Lombez

June 20th, 2010 § 0 comments

The town is tiny and slowly falling apart. Crumbs of mortar dribble from between brick teeth arched over a window’s gape. Stone was rare in the region, but earth abundant, and so the odd creamy keystone or corbel, often sporting some worn blazon, stands out from the pink abraded brick. As you round the slow curve of a cobblestone alley, a sign juts from a storefront, but drawing abreast you find the rooms are empty, traces of departure litter the carpet, and in the window, when not soaped or papered over, a sign proclaims closure: sometimes notice of bankruptcy (A vendre: Fonds de commerce: Suite à liquidation judiciaire), or a handwritten note hopeful of better times ahead (Ose devenir qui tu es! ~ Andre Gide). The black, compacted wood of timbered houses, all the more stalwart for its warp. One worries for the gutted buildings, with a staircase in the cool vestibule, and the dark rafters where it seems owls must roost.

The cathedral can, like most, be seen for miles around: an octagonal, vaguely Italianate bell tower rising over the treetops. The town is built in rings around it, or would be, if the circle closed. As it is, the town seen from above is three-eighths of a pie, with the cathedral backing on the Save, a lazy olive river gorged on recent rains. Gaps in the medieval wall or between a fence’s rusting bars entice the eye down lush backyards to painted doors set in the row of houses forming the next innermost arc. Here and there, instead of squat guardhouses, one of the dovecotes for which Gers is known, or atop pillars flanking what was once a gate, seated stone deer blotched with lichen.
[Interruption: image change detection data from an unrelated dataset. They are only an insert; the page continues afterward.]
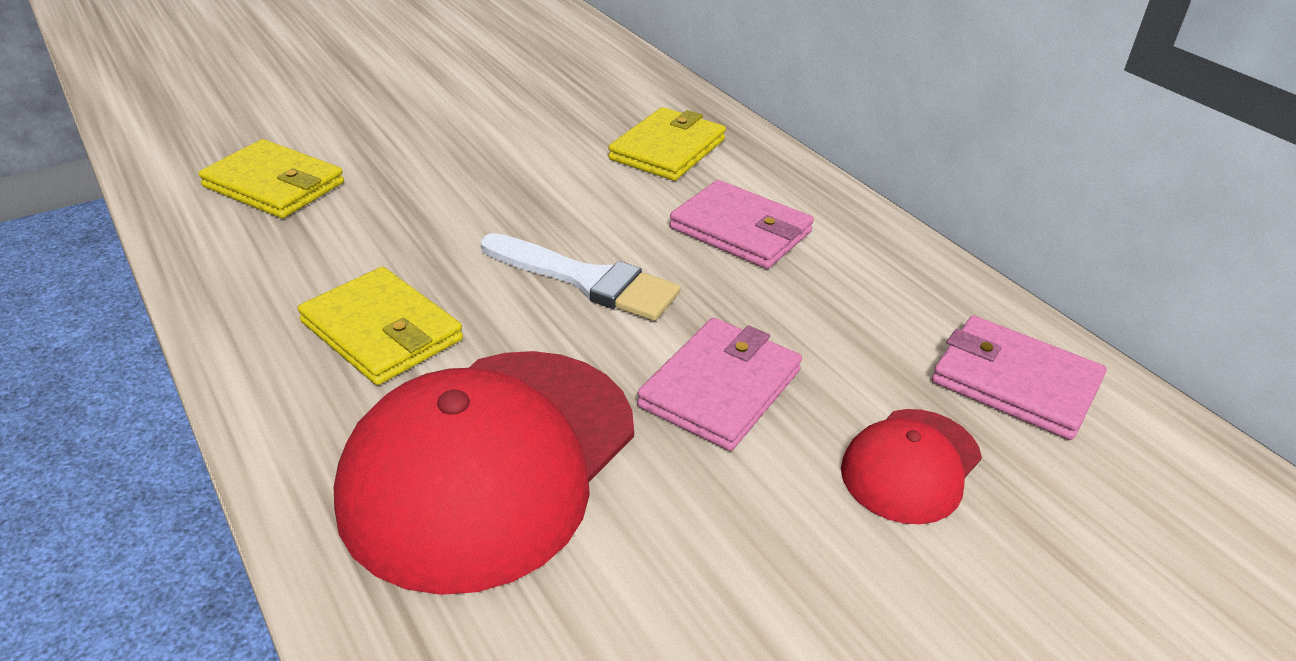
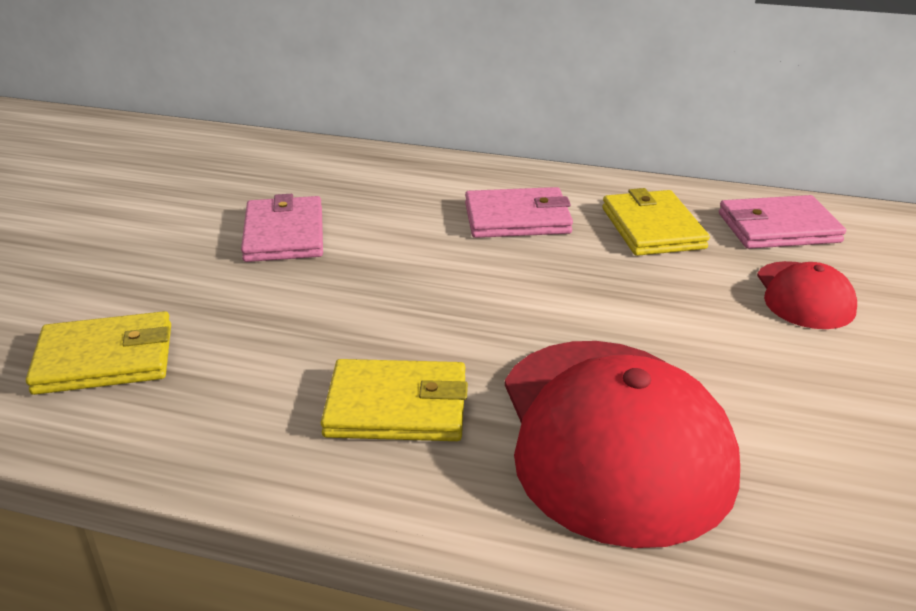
camera: 40 degrees left, 5 degrees down
white brush [481,233,681,321] -> none
yellow wallet [608,107,726,181] -> yellow wallet moved to [602,188,710,256]
pink wallet [637,318,802,451] -> pink wallet moved to [241,194,323,262]

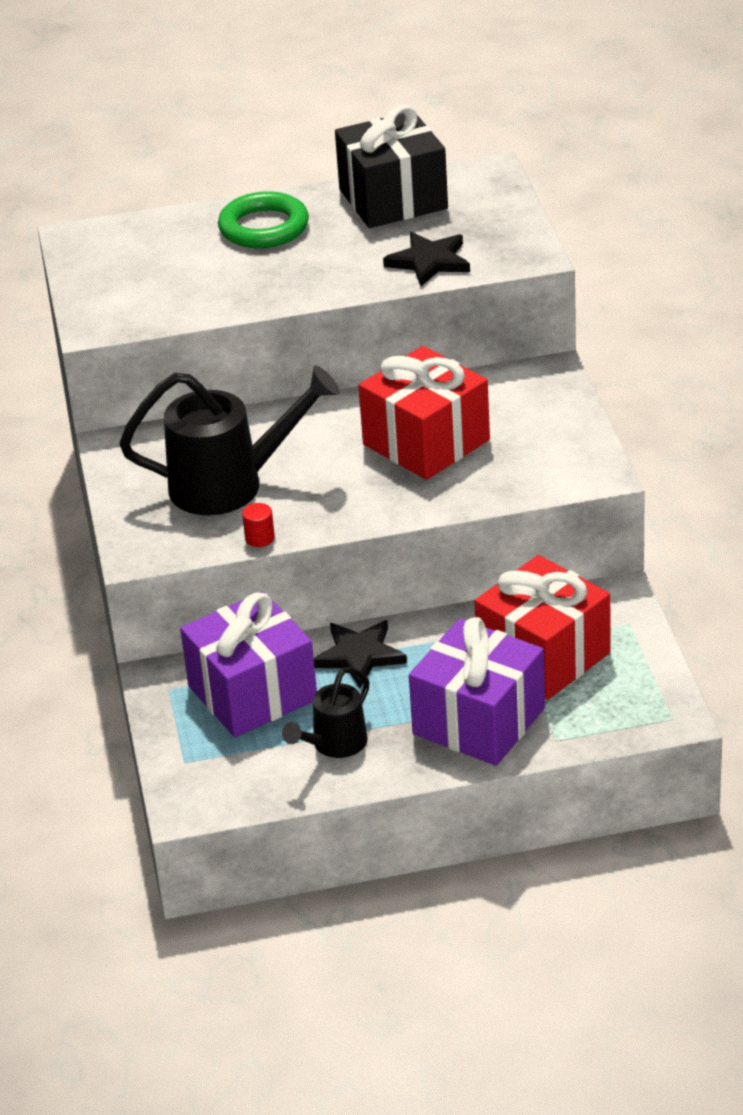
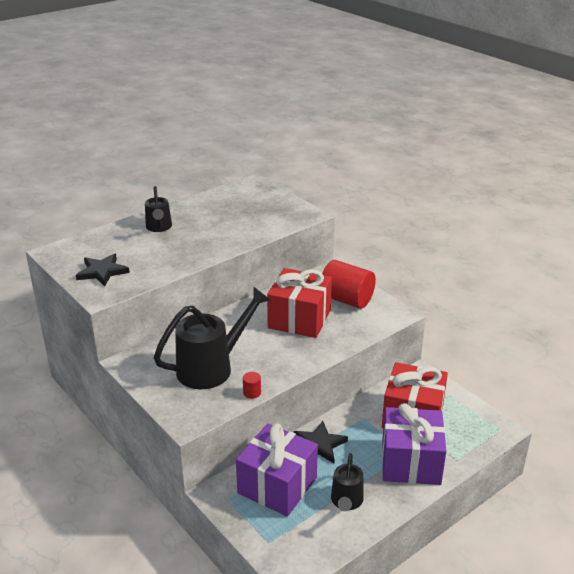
camera: 30 degrees left, 5 degrees down
green ring [218,191,309,248] -> black watering can [145,186,172,232]
black gift [335,105,448,228] -> none
black star [383,232,470,286] -> black star moved to [76,253,130,286]
none -> red cylinder [322,260,376,309]

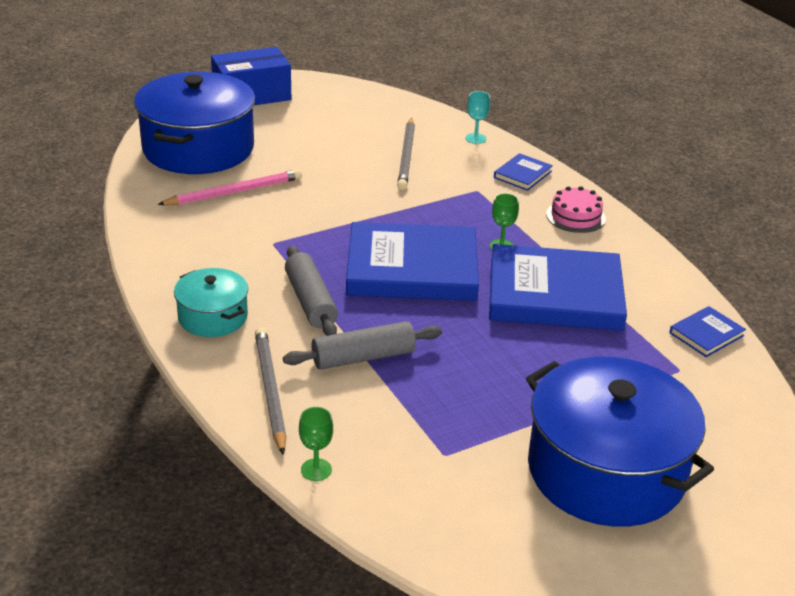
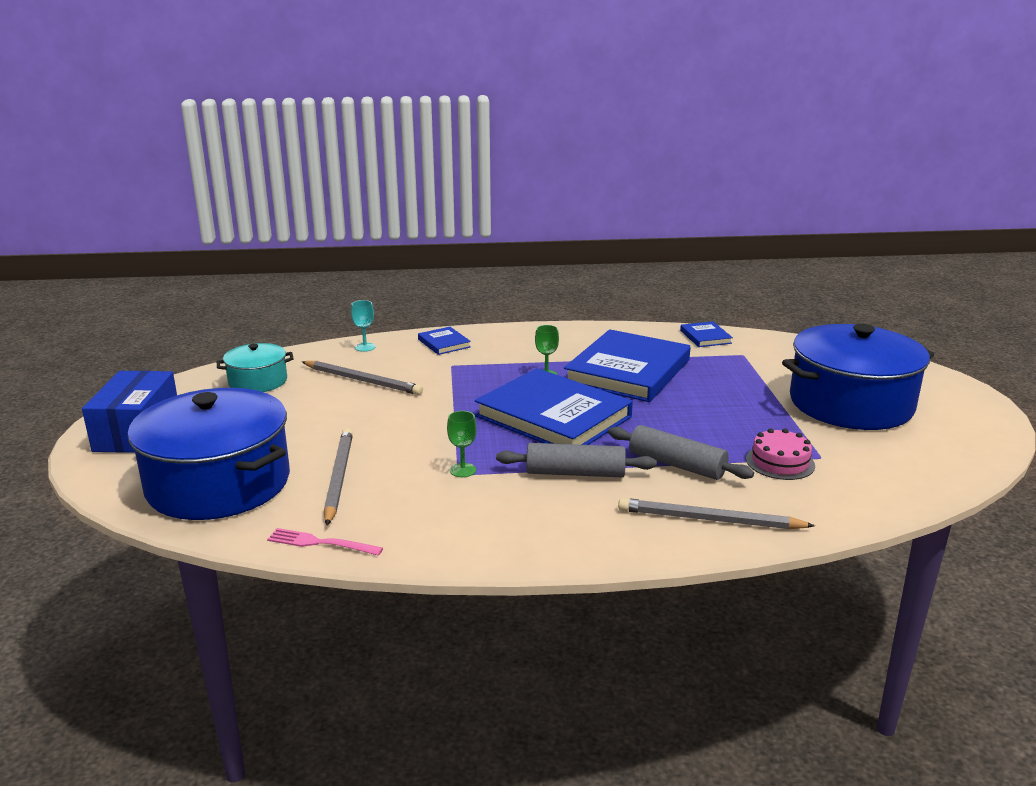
camera: 65 degrees left, 10 degrees down
pink pencil [157,169,302,205] -> grey pencil [324,428,353,526]
turquoise pot [174,268,248,337] -> turquoise pot moved to [217,343,294,392]
grey rolling pin [283,321,442,370] -> grey rolling pin turned 60 degrees counterclockwise [608,425,754,480]
green goblet [299,407,333,481] -> green goblet moved to [447,411,477,477]
blue book [346,222,479,301] -> blue book turned 75 degrees counterclockwise [475,368,633,445]
pink cake [546,186,606,233] -> pink cake moved to [746,428,815,480]
none -> pink fork [267,528,383,556]

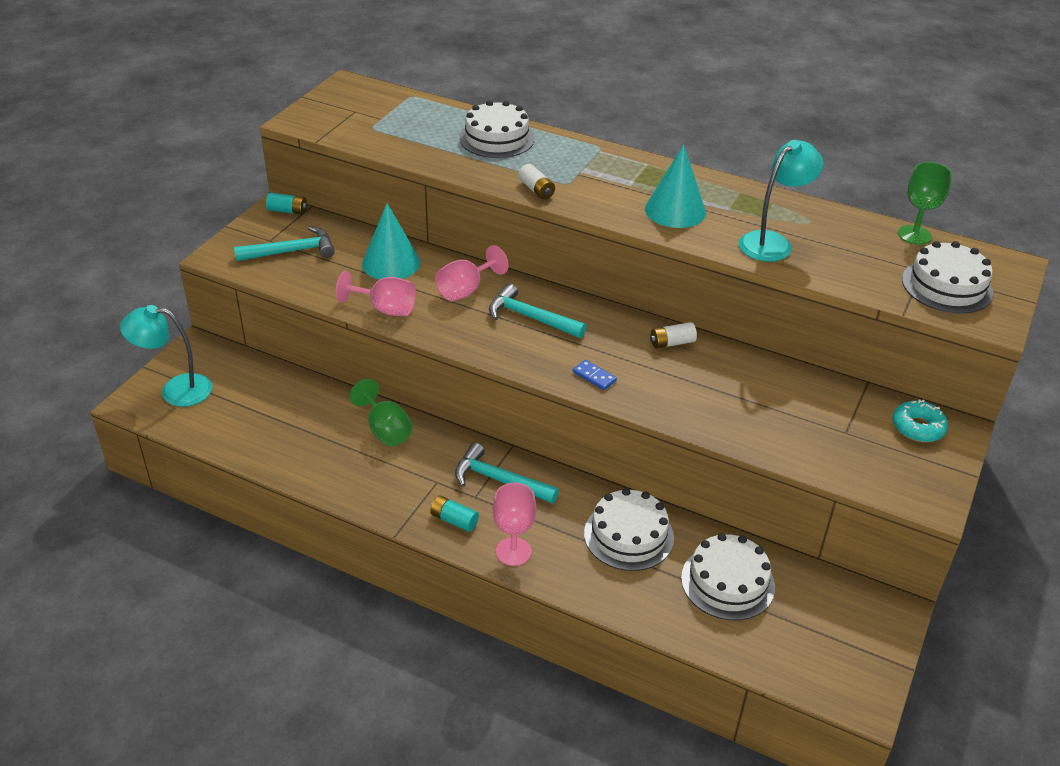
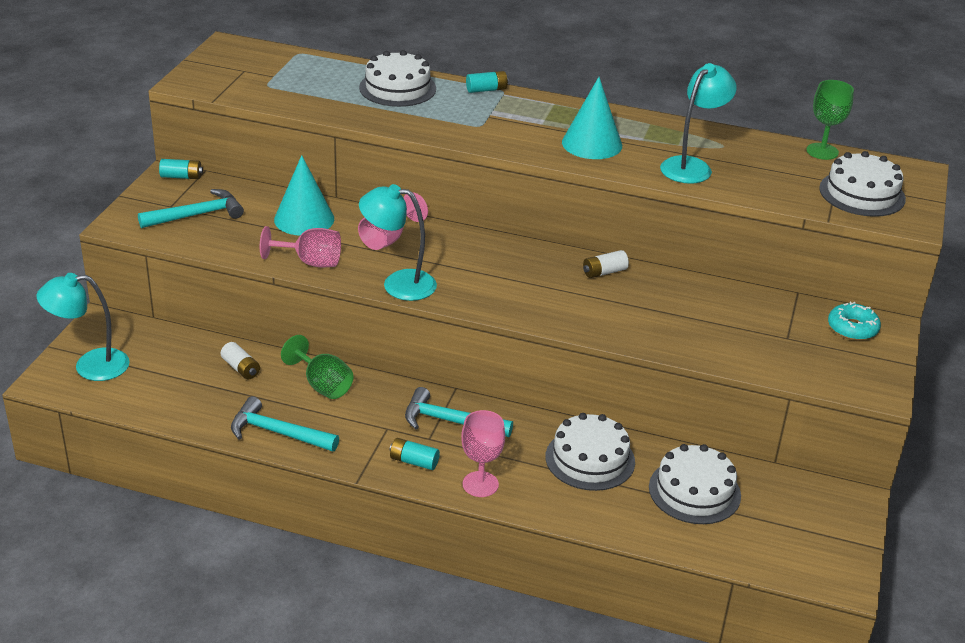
camera: 10 degrees left, 5 degrees down
turquoise hammer [489,283,587,338] -> turquoise hammer moved to [231,396,339,452]
white battery [518,164,555,199] -> white battery moved to [221,342,260,379]
blue domino [573,360,617,390] -> none
none -> turquoise lamp [359,184,437,301]
none -> turquoise battery [466,71,509,93]

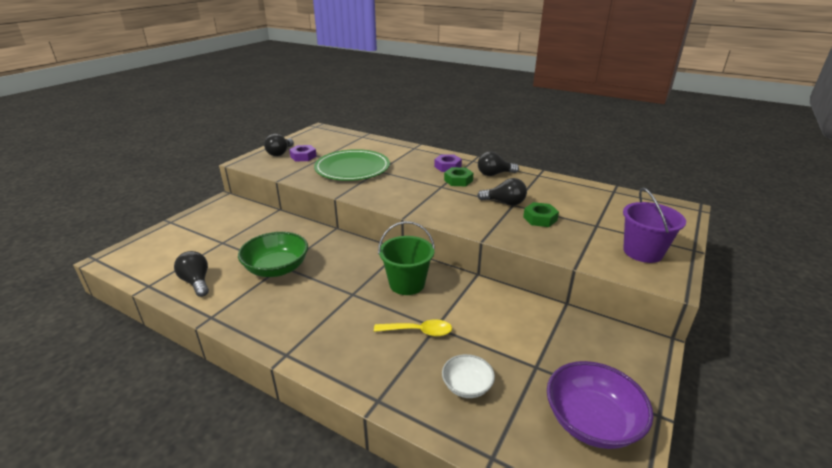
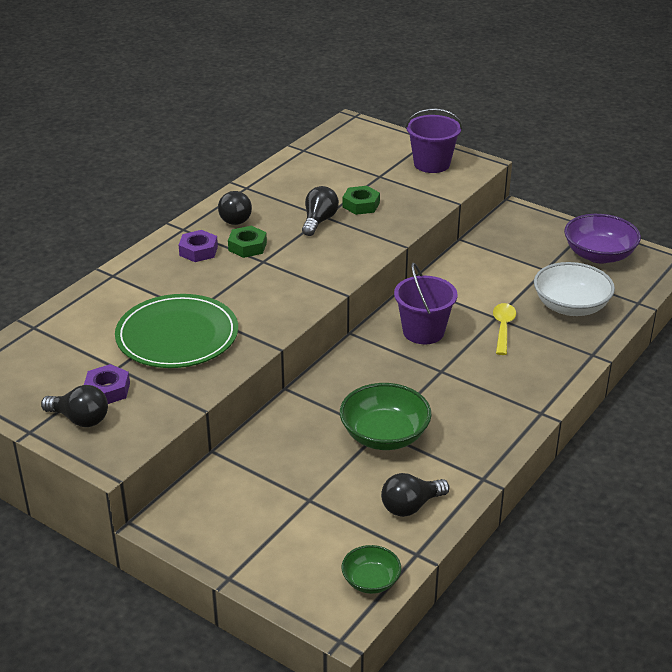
camera: 85 degrees left, 5 degrees up
green bucket [378,221,435,295] -> purple bucket [394,263,457,344]
white bowl [442,354,495,398] -> white bowl [534,262,615,316], size x1.74
none -> green bowl [341,545,401,594]

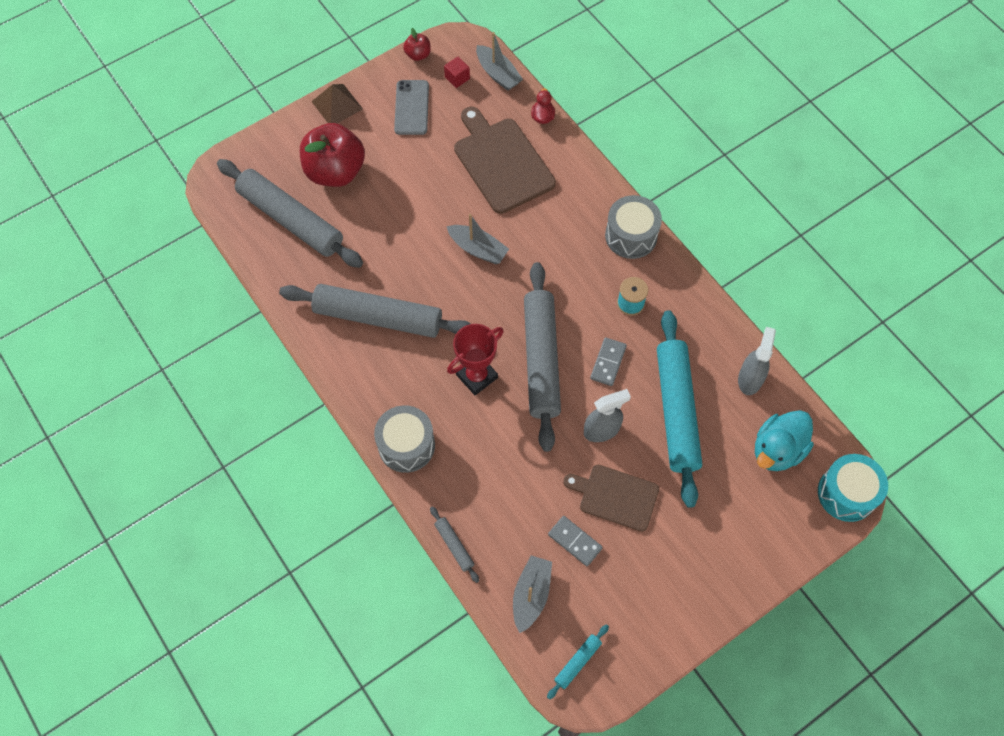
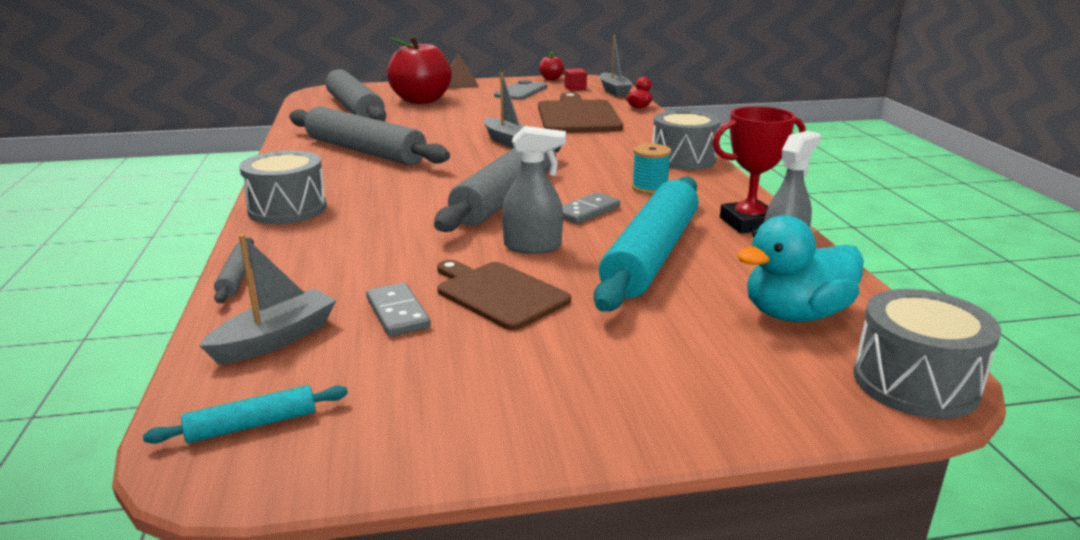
camera: 25 degrees right, 40 degrees down
red trophy [447,324,504,395] -> red trophy moved to [712,106,806,233]
turquoise drum [818,454,888,522] -> grey drum [853,289,1001,419]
The main road runs through town along this wall, veering west to allow for a small wedge of park where the statue of a poilu mourns the town sons lost to the Great War, with an addendum for Algeria. On this road, one of every staple, as in a playset. A wine shop with a cheese counter, like some American’s idea of France. One funeral home, beside the flower shop. Two cafés I’ve been instructed to avoid in favor of the hotel-restaurant, with a tourist-priced menu, a clarinet, and a saxophone in the window. One rudimentary bookstore and newsagent, with its lotto signs and inevitable display case of watches. One grocery with shelves empty as a rural truck stop’s, and a few doors down, a sprightly charcuterie from 1879, probably the town’s proudest business, and the only one extolled to me in advance of my arrival. One bakery open, and another shut for good. A hospital, and on the hill behind, a graveyard with a few well-tended strips of green awaiting headstones. And, perhaps odd for a town slowly being relocated by its mayor across the river away from its medieval center, at least four hair salons. They don’t seem, in the early evening, centers of gossip, a social function that explains the survival of their city counterparts in poorer boroughs. In the plaza before the 14th-century cathedral, the covered market where vendors no longer gather. Hanging planters of petunias twirl slightly in the evening breeze. In schoolgirl cursive, traces of quotations on the asphalt from last year’s festival. Petrarch once spent a summer here.

Across the street from my apartment, beneath roofs of belichened red tiles, the neighbors’ windows remain shuttered all day, boards of weathered wood on crooked hinges, blind facades pierced by unblinking oxeyes. The heads of Pierrots meant to hold the shutters open droop. A few limp cables stapled to facades, and at an intersection with a drainpipe, a mess of twigs where pigeons shelter.

I work all day and go for walks at an hour when I can take over the town with my mind. It’s still light out and there’s no one on the streets. I can peer to my heart’s content into shop windows, or stop and admire a minor architectural feature without fear of seeming eccentric. Somewhere a gate squeaks on its hinges, a shutter drifts open of its own accord. There are signs saying pick up after your dog, but all I’ve seen are cats, fighting over trash left on the sidewalk. You can round a corner in the dark and five will scatter toward parked cars from the stout bag they’ve rent with their claws.